ENTRIES PROVIDED =>
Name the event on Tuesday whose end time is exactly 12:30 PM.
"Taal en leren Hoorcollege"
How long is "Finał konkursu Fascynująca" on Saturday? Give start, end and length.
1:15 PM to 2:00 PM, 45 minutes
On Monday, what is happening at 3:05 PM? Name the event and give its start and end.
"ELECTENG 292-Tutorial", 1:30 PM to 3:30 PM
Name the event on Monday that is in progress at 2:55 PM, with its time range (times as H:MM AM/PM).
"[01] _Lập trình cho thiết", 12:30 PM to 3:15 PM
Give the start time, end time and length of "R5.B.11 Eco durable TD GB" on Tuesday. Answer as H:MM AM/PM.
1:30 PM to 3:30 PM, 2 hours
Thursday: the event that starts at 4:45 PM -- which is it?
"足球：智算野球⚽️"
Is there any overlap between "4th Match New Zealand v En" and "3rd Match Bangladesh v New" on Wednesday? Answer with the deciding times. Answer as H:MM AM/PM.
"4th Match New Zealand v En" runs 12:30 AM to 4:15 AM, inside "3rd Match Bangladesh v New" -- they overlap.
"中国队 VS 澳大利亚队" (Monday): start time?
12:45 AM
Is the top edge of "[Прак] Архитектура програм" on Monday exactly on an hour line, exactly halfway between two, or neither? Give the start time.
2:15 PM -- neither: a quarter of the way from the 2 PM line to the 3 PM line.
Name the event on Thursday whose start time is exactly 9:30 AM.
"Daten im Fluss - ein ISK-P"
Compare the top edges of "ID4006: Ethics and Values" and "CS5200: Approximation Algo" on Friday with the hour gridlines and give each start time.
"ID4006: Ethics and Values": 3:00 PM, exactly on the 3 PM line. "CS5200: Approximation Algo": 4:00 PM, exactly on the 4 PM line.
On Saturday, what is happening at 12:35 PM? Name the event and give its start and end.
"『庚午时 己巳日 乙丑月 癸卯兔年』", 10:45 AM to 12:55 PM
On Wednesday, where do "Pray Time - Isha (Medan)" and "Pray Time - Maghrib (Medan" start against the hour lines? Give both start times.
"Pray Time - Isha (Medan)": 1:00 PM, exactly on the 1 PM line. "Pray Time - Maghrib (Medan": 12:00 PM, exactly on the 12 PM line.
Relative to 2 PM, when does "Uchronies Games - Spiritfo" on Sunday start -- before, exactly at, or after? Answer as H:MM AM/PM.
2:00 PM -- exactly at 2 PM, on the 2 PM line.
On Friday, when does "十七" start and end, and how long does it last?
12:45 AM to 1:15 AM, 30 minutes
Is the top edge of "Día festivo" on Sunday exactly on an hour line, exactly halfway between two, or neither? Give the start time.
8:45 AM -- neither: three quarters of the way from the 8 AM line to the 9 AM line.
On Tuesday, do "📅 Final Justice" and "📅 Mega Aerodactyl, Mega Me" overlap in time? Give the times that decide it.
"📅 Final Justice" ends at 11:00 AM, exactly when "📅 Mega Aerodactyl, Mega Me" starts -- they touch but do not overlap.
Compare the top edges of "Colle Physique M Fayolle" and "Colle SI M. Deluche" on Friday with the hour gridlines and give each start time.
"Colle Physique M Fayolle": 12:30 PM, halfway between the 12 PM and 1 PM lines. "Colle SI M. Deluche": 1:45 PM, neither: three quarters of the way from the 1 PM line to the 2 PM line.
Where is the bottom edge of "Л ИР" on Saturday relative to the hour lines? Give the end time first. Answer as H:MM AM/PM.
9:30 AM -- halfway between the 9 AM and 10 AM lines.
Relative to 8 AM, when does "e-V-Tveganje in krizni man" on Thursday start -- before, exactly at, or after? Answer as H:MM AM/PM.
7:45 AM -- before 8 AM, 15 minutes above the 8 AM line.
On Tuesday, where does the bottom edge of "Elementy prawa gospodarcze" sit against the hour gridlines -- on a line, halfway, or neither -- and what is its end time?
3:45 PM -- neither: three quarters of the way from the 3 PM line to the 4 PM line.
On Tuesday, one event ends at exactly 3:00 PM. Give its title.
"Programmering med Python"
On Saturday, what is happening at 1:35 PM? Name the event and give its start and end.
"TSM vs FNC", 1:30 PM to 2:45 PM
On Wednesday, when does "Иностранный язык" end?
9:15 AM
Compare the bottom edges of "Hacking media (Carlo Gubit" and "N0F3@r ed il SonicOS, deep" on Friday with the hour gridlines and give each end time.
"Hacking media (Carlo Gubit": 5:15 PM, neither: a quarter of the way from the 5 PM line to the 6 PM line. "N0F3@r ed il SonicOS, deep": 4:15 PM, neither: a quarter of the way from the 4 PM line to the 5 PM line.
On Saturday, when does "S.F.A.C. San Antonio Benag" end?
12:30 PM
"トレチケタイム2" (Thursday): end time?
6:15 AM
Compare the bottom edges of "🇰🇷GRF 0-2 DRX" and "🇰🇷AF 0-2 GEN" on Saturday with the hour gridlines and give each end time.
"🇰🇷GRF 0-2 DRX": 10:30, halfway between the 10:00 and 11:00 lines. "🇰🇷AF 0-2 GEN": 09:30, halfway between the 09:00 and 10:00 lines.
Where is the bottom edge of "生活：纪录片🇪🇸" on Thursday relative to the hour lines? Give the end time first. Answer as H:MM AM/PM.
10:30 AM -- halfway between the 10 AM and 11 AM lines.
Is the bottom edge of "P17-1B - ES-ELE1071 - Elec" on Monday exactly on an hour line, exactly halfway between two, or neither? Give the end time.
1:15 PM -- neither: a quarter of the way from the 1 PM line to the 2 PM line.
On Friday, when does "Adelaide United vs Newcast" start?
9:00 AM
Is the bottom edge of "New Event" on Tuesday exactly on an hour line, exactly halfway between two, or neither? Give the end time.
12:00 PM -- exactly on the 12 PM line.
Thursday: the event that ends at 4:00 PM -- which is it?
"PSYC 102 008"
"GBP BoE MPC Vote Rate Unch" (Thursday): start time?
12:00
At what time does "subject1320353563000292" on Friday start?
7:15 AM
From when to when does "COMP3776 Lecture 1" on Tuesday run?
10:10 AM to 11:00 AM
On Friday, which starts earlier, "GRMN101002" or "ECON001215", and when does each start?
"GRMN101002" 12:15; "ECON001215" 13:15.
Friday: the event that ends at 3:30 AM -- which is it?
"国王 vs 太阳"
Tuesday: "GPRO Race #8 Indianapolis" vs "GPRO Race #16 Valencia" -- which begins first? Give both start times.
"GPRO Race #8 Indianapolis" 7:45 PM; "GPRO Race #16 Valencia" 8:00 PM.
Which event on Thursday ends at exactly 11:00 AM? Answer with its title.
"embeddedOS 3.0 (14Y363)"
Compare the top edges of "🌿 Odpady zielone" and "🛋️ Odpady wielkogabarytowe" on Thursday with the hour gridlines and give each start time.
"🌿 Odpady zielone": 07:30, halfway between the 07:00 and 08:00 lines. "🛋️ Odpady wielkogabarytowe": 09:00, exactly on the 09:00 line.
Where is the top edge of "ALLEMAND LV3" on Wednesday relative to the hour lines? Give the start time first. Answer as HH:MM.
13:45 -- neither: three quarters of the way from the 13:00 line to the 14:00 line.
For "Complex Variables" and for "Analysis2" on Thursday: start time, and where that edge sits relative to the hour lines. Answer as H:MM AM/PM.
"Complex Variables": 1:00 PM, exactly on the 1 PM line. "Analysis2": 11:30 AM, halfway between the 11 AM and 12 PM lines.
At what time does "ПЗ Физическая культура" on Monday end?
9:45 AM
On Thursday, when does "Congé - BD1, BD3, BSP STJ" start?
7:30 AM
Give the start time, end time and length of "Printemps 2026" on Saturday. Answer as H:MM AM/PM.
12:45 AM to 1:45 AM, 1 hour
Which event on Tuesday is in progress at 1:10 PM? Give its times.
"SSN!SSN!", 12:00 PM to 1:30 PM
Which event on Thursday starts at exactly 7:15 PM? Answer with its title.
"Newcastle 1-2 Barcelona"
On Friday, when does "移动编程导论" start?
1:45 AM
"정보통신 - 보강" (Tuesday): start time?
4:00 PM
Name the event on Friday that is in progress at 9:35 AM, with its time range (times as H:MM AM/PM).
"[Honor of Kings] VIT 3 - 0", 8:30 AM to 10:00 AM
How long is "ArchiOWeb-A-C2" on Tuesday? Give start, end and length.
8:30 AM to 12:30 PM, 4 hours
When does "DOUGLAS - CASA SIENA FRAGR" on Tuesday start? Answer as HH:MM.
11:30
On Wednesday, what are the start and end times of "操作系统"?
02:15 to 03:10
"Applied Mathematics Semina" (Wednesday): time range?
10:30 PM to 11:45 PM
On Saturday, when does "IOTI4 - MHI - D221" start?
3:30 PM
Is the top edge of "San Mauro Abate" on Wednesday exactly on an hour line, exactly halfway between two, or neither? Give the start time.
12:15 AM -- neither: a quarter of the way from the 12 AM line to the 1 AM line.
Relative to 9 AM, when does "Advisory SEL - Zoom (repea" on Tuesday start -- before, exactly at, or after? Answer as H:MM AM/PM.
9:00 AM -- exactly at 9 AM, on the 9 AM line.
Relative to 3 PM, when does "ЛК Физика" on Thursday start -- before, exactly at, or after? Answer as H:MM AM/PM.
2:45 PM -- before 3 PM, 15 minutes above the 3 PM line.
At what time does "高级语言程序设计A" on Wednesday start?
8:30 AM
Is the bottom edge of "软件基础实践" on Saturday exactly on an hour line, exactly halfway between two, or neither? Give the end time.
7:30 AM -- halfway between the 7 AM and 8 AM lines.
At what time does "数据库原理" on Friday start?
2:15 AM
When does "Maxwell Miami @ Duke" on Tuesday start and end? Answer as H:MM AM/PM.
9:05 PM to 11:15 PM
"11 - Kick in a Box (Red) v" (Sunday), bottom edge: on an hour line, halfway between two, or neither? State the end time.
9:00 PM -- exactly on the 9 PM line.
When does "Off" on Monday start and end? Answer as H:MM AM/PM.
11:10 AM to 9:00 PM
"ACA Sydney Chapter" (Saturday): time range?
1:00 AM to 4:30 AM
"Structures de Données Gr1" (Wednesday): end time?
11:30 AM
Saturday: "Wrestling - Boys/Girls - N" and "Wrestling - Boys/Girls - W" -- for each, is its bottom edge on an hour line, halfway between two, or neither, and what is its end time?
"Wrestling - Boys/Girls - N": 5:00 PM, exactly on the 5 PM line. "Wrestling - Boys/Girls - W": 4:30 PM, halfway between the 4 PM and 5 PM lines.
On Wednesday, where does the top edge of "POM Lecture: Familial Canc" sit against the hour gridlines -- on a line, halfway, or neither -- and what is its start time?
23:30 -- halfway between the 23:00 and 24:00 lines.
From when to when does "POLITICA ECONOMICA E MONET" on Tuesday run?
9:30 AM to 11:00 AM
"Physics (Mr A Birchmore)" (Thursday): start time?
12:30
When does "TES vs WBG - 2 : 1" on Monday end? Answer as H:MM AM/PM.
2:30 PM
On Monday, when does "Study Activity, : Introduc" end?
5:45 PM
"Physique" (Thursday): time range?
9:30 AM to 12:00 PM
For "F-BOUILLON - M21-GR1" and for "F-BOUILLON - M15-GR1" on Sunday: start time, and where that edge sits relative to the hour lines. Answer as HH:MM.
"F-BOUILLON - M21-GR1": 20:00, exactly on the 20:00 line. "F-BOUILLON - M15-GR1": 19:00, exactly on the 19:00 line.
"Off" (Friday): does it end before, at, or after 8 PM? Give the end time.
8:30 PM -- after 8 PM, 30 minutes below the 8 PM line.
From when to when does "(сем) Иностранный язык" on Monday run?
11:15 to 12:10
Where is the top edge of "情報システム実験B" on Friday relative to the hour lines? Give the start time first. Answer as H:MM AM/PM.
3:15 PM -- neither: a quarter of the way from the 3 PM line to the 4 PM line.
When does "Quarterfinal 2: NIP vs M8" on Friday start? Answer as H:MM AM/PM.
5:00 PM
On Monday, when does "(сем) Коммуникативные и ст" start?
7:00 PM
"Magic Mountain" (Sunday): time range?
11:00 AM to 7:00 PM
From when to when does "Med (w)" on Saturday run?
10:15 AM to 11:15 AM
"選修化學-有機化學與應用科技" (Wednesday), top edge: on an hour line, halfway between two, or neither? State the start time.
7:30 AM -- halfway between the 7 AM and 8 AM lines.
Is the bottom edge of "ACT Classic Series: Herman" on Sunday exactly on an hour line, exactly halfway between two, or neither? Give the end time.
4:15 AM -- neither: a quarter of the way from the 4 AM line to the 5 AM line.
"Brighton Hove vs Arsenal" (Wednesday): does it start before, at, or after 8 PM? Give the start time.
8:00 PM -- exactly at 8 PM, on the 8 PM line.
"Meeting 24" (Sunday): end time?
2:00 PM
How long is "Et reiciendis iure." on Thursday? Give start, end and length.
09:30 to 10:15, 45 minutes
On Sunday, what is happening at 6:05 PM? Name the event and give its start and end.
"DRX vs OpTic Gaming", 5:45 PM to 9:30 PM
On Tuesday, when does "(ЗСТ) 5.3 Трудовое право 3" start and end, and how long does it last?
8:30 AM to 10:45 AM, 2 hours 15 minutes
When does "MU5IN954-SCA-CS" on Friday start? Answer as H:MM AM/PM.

WHAT TO PRODUCE => Please quote the rows between the line holding "(Wednesday): end time?" and the line holding "5 PM lines.", inclusive.

OUTPUT =>
"Structures de Données Gr1" (Wednesday): end time?
11:30 AM
Saturday: "Wrestling - Boys/Girls - N" and "Wrestling - Boys/Girls - W" -- for each, is its bottom edge on an hour line, halfway between two, or neither, and what is its end time?
"Wrestling - Boys/Girls - N": 5:00 PM, exactly on the 5 PM line. "Wrestling - Boys/Girls - W": 4:30 PM, halfway between the 4 PM and 5 PM lines.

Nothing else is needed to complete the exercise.